Some of the folks in Ketchikan, Alaska — the city that the now infamous “Bridge to Nowhere” was to connect to Gravina Island — are not happy with Sarah Palin’s frequent lies about the issue. Ketchikan Mayor Bob Weinstein told Reuters that Palin is playing political games with the bridge:
“People are learning that she pandered to us by saying, I’m for this’ … and then when she found it was politically advantageous for her nationally, abruptly she starts using the very term that she said was insulting,” Weinstein said.
During her 2006 campaign for governor, Palin was an enthusiastic supporter of the bridge project and praised the Alaskan congressional delegation for securing federal funds for it. Mike Elerding, Palin’s campaign coordinator in Ketchikan, even told Reuters that she said she was offended at the moniker “Bridge to Nowhere.”
While she now claims that she turned down the money for the bridge and told Congress that if Alaska wanted a bridge they would pay for it themselves, the statement she made when canceling the project said that the reason it was canceled was because Congress had “little interest in spending any more money on a bridge between Ketchikan and Gravina Island.” Yet another Republican official in Alaska blasted that kind of double talk:
Former state House Speaker Gail Phillips, a Republican who represented the Kenai Peninsula city of Homer, is also critical about Palin’s reversal on the bridge issue.
“You don’t tell a group of Alaskans you support something and then go to someplace else and say you oppose it,” said Phillips, who supported Palin’s opponent, Democrat Tony Knowles, in the 2006 gubernatorial race.
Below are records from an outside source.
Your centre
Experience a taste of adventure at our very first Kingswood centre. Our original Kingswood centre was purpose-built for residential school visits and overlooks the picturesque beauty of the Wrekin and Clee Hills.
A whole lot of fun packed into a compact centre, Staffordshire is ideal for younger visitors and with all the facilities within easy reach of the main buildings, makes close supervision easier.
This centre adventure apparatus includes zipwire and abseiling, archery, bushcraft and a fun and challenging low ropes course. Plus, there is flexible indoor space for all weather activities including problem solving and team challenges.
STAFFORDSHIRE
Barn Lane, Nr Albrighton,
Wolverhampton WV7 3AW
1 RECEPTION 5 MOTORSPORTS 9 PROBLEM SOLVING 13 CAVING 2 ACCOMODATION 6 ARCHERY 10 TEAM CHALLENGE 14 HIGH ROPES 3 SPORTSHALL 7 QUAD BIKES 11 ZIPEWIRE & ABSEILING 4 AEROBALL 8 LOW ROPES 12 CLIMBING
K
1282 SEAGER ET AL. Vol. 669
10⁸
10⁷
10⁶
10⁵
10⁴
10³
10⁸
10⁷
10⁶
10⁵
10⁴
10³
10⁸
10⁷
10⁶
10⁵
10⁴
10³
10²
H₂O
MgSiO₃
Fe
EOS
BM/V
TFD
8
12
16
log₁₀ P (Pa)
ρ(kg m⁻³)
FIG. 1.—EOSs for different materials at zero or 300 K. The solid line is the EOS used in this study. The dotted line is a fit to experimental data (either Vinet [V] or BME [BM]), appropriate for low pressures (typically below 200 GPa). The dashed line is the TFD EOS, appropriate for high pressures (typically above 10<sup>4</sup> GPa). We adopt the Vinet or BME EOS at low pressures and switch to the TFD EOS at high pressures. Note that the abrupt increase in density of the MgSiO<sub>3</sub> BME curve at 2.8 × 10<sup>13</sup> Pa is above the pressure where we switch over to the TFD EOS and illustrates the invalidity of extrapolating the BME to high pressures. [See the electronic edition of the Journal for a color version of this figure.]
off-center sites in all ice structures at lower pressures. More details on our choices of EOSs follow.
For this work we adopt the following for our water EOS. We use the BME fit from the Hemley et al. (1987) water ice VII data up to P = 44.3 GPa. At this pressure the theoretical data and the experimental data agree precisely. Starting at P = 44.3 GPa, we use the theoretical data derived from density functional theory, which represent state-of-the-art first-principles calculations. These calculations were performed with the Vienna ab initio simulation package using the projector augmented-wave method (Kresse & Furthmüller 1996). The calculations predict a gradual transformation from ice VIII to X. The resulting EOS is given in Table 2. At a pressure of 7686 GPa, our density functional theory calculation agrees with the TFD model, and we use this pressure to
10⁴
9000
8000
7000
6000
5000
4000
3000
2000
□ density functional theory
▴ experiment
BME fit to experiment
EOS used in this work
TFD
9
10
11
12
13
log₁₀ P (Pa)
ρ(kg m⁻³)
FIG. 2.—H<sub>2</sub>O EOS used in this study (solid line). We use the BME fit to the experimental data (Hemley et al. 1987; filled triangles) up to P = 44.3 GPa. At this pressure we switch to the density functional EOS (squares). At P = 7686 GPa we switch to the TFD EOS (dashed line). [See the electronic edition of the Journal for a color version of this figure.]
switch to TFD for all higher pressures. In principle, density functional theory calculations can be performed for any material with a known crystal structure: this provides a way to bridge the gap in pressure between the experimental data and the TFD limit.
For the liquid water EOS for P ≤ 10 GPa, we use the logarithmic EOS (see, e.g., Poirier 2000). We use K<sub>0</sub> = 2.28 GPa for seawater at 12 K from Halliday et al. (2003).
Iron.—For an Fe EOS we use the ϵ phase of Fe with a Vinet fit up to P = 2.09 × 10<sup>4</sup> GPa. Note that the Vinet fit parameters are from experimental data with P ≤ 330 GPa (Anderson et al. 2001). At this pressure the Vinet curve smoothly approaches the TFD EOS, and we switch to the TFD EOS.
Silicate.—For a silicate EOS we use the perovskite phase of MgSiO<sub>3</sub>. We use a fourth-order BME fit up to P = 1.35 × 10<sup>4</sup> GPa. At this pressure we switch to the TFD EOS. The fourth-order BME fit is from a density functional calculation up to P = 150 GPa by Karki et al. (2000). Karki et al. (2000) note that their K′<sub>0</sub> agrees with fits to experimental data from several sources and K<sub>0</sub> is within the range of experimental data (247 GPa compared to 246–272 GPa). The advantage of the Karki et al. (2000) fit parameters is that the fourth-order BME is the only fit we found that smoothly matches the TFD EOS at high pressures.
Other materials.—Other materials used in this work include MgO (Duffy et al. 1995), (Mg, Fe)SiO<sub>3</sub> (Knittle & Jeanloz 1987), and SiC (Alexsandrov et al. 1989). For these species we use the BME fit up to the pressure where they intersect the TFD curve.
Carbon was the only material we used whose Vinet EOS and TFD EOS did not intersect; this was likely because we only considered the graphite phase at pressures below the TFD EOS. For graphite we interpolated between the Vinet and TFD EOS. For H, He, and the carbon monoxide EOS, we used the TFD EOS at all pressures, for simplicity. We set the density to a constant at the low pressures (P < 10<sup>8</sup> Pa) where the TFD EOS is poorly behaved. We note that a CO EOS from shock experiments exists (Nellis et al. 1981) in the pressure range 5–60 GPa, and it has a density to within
Palin’s statement about the cancellation of the project even said that public opposition was based on “inaccurate portrayals” of the project. Now she has not only joined the chorus in offering those portrayals, she’s decided to lie and claim that she told Congress she didn’t want the money she enthusiastically pursued before. Sounds like the perfect bridge to park the “Straight Talk Express.”